Ce jeudi 28 novembre 2019, l’Assemblée nationale a adopté la proposition de loi tendant à améliorer la lisibilité du droit par l’abrogation de lois obsolètes

Cette démarche contribue à ce que soit respecté l’objectif constitutionnel de clarté, intelligibilité et accessibilité de la norme de droit. En effet, la sédimentation des normes est source d’insécurité juridique et accroit la complexité de notre droit.

Quand coexistent au sein du même ordre juridique plusieurs droits positifs applicables à des situations identiques, il est exact que le citoyen ne peut s’y retrouver et savoir quelle loi est applicable.

Or, au fur et à mesure que se conjuguent des lois votées sous le coup de l’émotion suite à un fait divers, des lois qui transposent des directives européennes, des lois répondant à une situation économique ou juridique disparue par suite de l’évolution des mœurs, des dispositions réglementaires en nombre infini, il est indispensable de procéder à un toilettage des textes.

Certes, à côté de l’abrogation expresse, existe un principe d’abrogation implicite selon lequel la norme la plus récente abroge la règle plus ancienne incompatible avec elle. On peut aussi considérer certaines normes comme périmées. Mais la sécurité juridique incite à ce que la gestion de cette marée législative soit faite avec plus de rigueur.

L’ampleur de notre législation est telle qu’au 25 janvier 2018, notre ordre juridique comptait 80 267 articles de valeur législative et 240 191 articles de valeur réglementaire, pour un total de 320 458 articles répertoriés par Légifrance. Pour la seule année 2018, le Journal Officiel comprend 71 521 pages, 45 lois, 1 267 décrets et 8 327 arrêtés réglementaires.

Déjà dans un rapport publié en 1991 par le Conseil d’État sur la sécurité juridique, il était écrit : « Quand le droit bavarde, le citoyen ne lui prête plus qu’une oreille distraite. ». Depuis lors, le Conseil d’État a publié deux autres rapports sur la sécurité juridique et la complexité du droit, en 2006 et 2016, dans lesquels il insiste sur la nécessité pour les pouvoirs publics de s’impliquer pour mettre l’impératif de simplification et de qualité du droit au cœur de leurs préoccupations, pour structurer un réseau chargé de la simplification et la qualité du droit reposant sur les secrétariats généraux des ministères.
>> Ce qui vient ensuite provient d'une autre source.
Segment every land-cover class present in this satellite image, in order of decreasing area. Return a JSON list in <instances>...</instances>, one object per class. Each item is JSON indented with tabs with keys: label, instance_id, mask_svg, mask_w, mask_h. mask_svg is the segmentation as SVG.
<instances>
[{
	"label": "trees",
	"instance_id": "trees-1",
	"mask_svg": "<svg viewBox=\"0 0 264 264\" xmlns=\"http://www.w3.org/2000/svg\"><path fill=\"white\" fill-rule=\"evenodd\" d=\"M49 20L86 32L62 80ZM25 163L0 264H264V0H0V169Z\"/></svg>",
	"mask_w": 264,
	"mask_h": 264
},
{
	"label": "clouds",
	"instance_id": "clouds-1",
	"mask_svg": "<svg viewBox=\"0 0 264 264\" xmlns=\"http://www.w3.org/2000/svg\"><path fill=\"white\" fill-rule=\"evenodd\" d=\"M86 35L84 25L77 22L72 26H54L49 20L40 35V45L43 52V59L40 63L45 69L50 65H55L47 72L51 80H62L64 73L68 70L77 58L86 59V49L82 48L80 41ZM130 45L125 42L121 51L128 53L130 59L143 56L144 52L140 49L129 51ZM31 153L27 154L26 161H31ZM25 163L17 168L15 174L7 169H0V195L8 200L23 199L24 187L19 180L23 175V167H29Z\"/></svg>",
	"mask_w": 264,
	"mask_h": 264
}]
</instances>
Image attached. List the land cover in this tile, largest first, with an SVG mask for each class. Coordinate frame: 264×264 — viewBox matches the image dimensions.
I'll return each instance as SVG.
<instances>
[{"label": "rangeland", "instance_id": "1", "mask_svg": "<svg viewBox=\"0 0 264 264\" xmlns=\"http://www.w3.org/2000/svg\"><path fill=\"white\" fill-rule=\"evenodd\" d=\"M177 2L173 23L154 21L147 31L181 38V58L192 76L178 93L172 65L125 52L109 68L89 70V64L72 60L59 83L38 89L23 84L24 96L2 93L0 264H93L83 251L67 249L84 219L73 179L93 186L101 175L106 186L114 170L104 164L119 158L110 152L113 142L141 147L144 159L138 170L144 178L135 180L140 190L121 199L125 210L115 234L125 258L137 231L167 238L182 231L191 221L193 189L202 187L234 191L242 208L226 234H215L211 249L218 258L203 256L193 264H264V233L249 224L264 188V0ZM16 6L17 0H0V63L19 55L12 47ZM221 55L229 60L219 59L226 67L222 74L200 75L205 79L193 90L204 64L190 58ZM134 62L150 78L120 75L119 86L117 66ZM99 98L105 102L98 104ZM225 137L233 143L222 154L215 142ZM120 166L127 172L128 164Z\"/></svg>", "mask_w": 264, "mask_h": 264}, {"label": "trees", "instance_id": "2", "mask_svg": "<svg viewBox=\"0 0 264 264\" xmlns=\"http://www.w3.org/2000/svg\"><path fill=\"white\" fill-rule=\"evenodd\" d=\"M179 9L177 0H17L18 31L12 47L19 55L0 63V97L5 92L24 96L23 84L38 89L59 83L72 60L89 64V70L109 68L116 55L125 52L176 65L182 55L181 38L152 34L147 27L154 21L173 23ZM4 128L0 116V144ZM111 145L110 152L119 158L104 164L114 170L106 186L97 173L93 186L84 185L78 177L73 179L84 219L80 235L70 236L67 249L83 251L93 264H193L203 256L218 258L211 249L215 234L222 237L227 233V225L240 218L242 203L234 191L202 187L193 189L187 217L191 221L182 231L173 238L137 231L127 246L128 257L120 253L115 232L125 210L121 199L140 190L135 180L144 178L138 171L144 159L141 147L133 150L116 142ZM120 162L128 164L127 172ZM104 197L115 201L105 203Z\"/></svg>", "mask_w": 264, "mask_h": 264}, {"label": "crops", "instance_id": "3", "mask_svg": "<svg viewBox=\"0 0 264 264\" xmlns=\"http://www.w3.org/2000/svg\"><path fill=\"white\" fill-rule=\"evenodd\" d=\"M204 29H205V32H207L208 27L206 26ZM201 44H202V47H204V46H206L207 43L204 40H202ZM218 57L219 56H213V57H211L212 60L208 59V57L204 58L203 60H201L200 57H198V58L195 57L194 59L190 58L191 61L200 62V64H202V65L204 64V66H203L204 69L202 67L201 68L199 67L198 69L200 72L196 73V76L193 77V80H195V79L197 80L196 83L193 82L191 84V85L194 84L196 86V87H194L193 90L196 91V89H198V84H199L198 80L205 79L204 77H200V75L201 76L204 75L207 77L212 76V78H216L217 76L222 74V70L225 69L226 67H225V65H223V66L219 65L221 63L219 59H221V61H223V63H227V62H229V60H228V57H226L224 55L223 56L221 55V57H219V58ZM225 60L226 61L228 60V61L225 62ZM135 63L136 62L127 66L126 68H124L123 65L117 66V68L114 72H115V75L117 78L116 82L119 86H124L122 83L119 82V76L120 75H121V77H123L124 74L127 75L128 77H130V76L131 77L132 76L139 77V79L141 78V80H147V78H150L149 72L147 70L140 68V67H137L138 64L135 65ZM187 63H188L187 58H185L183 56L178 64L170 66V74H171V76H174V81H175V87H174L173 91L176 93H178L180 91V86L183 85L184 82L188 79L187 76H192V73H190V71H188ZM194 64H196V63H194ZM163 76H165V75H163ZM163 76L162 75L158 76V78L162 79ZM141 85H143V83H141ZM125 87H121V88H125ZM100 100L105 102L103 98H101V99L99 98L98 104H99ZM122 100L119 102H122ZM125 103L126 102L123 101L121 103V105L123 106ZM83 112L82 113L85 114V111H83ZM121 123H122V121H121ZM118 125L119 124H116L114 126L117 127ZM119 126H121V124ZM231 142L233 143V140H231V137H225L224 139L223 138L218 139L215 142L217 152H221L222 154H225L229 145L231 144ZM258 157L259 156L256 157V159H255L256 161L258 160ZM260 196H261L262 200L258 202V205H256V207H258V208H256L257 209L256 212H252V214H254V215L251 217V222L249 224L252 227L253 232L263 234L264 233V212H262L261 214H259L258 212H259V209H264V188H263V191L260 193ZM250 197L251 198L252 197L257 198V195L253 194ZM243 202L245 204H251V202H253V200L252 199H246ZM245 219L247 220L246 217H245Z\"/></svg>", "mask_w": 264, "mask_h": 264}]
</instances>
Le Conseil d’État s’est engagé lui-même, en sa qualité de conseil du gouvernement et de juge administratif suprême à œuvrer davantage pour aller vers un droit plus simple et de qualité.

La circulaire du 26 juillet 2017 a prévu que chaque ministre doit supprimer ou simplifier deux ou trois normes chaque fois qu’il en crée une nouvelle. Mais il n’y a jamais eu de véritable contrôle sur le respect de cette préconisation.
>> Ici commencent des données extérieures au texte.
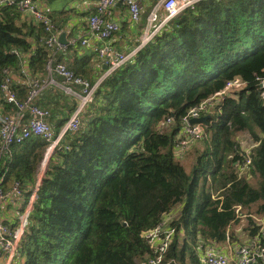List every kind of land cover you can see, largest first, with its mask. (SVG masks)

Dans cette proposition de loi, il était initialement prévu d’abroger quarante-quatre lois. À l’issue des travaux du Sénat, ce sont quarante-neuf lois adoptées entre 1819 et 1940 qui seront totalement ou partiellement abrogées. Les auteurs ont choisi de supprimer des loi qui sont manifestement inutiles, et qui n’ont pas été appliquées depuis une vingtaine d’années. Certes, la présente proposition de loi ne vise que la suppression de quarante-neuf lois quand d’innombrables normes s’ajoutent chaque année à notre arsenal législatif. Certains diront qu’il s’agit d’une goutte de simplification dans un océan de normes.

Je considère qu’il faut aller plus loin en modifiant nos comportements et nos méthodes de travail. Et sans doute dans cette tâche il faut s’inspirer des recommandations du Conseil d’État. La volonté de simplification et de lisibilité du droit dépasse les clivages, c’est pourquoi le groupe Socialistes et apparentés a voté cette proposition de loi.